Task brief:
Please answer these questions from the essay on the writer's family track history:
1. Which event did Great Uncle Irvine win at the 1944 Olympic Trials?
2. In which competition did Grandpa Stanley win two gold medals?
3. At which meet was the father's mile relay split not recorded by the official timing?

Page excerpt:
This was written for week 25 of
therealljidol. The Theme is the Catbird's Seat. I hope you enjoy reading this and please consider voting for me and any of the other talented writers who are participating in
therealljidol. Voting info shall follow once I get it.
I have track blood in my family. My Great Uncle Irvine won the 1944 Olympic Trials for the decathlon and would have represented the United States in the Olympics weren’t canceled due to World War II. He competed in the 1948 Olympics and came in eighth place. He eventually became the coach at the University of Pennsylvania and coached the 1988 Olympics. Everybody knew who Moon Mondschein was in the track world.
My Grandpa Stanley was also a track star. He attended NYU and was an All-American in the shot put and discus. He competed for the United States in the Maccabiah Games, where he was a double gold medal winner for both of those events. In 1954, he also set a world record in the shotput. At one point, he was one of the top 5 shotput throwers in the world. He would have competed in the 1954 Olympics if it wasn’t for a knee injury.
My dad was also a track star. He ran the 200- and 400-meter races and set several records at his high school. He was also an anchor in the mile relay. He was an all-state runner by his senior year and went on to run in college. Because of his last name, everybody who was anyone in the track circles knew who he was. One of his favorite stories is that when he was in college, running the mile relay in the Penn Relays, there was some sort of mess up with the timing and they were unable to record his split. But since he was related to Moon Mondschein and Grandpa Stanley, the coaches in the stands all had timed him instead.

Data extract:

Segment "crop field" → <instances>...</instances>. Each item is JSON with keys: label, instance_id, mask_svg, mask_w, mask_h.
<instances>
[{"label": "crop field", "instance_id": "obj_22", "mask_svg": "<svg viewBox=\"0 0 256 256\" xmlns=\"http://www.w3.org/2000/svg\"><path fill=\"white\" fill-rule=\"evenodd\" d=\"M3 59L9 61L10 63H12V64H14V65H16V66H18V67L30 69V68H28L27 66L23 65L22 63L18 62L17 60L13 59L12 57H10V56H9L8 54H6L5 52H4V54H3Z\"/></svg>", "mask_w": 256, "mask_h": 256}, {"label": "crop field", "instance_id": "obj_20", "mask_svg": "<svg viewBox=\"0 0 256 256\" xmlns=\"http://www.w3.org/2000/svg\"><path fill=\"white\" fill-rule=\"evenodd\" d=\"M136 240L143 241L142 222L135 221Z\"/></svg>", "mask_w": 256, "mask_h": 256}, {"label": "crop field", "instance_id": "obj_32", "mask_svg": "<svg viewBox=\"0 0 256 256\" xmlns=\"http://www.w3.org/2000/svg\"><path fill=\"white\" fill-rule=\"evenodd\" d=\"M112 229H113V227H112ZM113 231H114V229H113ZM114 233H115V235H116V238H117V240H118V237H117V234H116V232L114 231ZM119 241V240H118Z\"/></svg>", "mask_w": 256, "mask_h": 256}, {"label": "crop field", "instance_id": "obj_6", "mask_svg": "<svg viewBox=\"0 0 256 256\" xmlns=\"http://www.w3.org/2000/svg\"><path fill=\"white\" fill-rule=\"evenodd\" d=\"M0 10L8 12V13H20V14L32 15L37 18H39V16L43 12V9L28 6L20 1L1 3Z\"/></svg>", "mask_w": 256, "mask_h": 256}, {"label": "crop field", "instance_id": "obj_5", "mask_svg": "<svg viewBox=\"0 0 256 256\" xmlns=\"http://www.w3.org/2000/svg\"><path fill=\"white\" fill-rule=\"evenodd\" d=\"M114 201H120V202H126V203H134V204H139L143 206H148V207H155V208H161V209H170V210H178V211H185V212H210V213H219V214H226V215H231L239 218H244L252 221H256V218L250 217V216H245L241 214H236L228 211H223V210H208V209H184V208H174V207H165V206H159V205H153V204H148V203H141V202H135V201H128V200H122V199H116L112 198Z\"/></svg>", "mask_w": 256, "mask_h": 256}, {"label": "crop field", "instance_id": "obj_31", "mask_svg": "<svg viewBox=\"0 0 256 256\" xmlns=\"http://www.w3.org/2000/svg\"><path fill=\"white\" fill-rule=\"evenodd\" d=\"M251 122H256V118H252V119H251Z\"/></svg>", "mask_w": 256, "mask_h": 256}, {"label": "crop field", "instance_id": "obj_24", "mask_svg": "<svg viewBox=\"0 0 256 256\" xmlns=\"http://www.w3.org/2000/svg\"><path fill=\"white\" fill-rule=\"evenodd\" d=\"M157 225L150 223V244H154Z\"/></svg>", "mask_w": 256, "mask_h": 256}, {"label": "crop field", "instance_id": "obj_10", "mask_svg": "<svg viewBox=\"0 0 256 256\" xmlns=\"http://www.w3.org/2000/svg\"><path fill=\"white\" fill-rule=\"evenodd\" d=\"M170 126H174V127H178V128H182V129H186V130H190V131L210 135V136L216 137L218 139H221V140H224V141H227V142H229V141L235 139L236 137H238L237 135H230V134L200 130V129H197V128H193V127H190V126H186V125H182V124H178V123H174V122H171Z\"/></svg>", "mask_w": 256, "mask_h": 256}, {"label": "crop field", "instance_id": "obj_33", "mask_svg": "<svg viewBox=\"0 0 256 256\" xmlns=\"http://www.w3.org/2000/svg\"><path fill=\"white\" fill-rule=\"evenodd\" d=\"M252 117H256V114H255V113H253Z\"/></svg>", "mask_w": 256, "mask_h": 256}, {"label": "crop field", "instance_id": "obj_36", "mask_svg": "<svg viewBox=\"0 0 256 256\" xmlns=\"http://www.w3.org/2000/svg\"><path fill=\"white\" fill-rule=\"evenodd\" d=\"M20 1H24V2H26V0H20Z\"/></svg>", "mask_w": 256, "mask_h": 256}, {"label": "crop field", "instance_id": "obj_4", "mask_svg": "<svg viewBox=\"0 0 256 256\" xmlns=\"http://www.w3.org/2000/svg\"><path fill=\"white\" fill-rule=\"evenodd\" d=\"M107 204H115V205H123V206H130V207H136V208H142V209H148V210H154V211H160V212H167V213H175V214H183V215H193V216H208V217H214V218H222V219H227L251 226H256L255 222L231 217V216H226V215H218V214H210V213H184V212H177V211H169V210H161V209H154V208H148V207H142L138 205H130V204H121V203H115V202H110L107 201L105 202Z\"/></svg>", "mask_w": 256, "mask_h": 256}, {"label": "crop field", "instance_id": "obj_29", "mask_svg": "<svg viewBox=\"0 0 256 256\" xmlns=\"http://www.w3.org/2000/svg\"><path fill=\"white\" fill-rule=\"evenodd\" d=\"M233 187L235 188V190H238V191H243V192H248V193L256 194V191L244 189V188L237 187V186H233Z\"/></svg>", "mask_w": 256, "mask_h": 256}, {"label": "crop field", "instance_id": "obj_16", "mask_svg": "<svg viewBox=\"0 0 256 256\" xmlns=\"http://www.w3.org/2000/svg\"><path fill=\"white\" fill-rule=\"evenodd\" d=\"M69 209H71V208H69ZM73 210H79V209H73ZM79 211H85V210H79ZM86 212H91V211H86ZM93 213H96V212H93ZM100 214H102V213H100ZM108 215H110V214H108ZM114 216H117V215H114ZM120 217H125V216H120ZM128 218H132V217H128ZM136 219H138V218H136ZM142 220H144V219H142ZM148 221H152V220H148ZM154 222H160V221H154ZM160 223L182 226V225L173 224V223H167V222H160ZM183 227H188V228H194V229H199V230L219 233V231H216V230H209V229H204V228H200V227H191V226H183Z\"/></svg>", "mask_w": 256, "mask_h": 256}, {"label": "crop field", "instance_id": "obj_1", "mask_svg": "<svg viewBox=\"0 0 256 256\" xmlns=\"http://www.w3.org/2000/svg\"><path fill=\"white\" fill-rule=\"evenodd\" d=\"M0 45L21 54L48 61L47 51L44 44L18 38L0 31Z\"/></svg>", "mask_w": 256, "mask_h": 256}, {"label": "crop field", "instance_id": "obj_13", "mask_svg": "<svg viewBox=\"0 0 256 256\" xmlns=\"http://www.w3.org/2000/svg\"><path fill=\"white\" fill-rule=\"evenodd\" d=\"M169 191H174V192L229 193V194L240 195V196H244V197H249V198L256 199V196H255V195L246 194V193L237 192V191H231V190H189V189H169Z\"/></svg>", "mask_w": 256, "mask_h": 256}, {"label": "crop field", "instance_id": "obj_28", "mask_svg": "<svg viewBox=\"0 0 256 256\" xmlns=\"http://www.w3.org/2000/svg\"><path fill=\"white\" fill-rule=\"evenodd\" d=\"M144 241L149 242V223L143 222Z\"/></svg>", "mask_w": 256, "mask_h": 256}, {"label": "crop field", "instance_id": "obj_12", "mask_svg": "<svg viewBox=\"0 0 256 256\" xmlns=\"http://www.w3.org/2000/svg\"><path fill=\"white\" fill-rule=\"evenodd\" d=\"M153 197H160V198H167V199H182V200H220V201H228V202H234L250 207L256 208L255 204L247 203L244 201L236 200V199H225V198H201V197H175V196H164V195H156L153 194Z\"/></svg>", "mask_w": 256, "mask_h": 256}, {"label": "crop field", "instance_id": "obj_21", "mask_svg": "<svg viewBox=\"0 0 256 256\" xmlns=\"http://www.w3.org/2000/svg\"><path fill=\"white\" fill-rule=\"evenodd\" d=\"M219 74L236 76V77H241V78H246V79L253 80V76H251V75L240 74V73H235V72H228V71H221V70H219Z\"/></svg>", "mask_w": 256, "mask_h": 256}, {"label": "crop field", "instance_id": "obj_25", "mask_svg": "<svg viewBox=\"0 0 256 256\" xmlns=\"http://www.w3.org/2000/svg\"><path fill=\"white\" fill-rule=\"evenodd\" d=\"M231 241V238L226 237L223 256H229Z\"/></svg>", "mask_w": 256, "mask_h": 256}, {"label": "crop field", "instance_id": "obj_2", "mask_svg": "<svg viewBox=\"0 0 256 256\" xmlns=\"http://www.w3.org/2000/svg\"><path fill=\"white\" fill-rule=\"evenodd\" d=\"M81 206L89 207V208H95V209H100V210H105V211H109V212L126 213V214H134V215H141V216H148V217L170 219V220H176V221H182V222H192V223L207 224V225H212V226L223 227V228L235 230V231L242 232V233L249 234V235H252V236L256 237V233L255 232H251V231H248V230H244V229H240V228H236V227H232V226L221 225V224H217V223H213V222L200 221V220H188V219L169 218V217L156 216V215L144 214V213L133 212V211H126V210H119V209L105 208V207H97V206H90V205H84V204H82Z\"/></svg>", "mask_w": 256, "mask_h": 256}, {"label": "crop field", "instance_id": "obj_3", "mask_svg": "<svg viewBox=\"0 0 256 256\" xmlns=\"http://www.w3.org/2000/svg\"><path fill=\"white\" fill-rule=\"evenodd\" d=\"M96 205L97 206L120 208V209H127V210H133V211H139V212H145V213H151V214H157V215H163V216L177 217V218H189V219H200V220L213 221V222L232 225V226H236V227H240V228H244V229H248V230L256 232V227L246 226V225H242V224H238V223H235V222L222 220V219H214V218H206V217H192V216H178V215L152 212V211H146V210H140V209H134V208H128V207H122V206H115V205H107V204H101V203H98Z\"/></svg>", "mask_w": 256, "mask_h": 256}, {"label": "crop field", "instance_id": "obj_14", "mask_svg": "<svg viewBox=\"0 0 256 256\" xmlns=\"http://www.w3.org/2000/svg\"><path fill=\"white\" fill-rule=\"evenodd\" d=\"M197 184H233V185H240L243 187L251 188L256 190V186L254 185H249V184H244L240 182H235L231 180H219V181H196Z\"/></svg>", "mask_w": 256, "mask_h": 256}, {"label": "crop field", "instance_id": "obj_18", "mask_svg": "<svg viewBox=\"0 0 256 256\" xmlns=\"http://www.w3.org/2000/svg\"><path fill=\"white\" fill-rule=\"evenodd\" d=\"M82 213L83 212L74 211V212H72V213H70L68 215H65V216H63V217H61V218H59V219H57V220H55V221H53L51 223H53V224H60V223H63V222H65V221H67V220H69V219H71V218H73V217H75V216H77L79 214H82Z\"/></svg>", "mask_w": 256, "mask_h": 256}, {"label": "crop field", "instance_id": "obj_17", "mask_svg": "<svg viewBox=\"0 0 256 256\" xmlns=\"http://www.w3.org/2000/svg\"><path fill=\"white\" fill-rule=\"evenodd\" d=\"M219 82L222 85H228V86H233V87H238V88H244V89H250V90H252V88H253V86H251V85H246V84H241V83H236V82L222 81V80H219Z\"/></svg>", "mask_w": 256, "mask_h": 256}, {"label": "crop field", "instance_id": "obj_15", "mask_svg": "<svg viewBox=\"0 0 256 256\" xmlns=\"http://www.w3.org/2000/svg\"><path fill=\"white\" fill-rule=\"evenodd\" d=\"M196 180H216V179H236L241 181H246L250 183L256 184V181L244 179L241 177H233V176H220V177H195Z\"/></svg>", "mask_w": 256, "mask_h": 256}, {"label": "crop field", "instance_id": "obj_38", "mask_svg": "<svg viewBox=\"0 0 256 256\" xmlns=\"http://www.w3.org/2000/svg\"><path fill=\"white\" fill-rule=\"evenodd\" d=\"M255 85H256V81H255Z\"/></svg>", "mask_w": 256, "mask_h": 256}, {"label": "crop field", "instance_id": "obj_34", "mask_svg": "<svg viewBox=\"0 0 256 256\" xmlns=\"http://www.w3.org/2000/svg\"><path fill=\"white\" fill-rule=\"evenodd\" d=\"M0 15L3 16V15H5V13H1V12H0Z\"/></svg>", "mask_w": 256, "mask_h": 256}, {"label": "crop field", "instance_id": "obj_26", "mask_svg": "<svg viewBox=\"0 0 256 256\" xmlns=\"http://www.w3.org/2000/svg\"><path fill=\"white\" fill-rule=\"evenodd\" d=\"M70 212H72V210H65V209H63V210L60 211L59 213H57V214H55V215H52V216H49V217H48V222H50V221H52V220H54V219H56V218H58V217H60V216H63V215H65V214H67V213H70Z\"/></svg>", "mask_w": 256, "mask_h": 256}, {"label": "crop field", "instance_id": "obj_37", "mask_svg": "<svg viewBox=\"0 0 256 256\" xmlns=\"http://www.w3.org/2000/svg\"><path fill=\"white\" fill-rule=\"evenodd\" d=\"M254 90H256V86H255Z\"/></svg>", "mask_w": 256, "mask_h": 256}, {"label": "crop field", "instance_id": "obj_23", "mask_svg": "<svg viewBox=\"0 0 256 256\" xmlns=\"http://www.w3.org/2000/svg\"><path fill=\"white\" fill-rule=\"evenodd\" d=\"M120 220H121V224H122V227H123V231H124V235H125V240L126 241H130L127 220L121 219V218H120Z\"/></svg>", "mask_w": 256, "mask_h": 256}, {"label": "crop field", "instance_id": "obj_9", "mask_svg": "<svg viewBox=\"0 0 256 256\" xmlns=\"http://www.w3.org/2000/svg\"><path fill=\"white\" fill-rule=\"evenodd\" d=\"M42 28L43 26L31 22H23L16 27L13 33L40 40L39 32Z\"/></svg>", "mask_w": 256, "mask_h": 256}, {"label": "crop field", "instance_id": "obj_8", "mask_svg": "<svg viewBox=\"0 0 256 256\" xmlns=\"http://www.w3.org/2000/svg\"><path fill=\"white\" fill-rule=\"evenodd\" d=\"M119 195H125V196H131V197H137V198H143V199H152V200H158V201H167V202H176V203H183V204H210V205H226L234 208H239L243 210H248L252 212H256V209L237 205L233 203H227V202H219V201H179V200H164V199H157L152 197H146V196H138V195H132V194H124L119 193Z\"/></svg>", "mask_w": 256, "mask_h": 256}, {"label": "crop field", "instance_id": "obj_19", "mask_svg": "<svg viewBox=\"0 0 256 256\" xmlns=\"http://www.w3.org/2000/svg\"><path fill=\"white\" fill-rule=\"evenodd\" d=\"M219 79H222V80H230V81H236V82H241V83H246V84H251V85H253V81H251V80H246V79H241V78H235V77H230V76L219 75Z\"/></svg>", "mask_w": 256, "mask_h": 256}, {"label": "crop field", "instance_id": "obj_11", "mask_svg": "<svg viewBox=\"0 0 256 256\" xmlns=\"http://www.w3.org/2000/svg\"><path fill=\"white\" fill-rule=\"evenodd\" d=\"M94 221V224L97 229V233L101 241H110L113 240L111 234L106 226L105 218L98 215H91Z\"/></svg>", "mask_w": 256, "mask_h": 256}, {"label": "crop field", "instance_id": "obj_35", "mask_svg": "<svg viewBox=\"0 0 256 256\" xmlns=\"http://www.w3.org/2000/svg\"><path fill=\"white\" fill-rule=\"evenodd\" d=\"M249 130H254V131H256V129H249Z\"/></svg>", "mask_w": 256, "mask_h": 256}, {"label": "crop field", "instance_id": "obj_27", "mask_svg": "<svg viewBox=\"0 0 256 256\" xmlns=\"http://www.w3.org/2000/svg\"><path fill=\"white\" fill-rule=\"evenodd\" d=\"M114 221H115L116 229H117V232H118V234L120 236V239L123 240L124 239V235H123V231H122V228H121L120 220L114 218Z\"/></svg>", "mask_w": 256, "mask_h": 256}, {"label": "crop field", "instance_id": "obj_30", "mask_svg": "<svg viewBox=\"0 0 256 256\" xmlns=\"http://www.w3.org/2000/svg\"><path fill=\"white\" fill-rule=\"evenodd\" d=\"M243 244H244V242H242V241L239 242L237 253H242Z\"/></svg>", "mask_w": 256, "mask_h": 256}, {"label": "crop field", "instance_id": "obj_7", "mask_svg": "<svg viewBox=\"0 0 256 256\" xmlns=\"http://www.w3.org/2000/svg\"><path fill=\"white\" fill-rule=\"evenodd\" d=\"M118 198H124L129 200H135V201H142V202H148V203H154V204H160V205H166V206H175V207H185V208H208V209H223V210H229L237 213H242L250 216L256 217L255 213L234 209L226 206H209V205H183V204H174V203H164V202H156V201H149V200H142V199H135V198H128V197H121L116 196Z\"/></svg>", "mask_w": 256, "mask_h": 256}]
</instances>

Reply to the task:
1. The decathlon.
2. The Maccabiah Games.
3. The Penn Relays.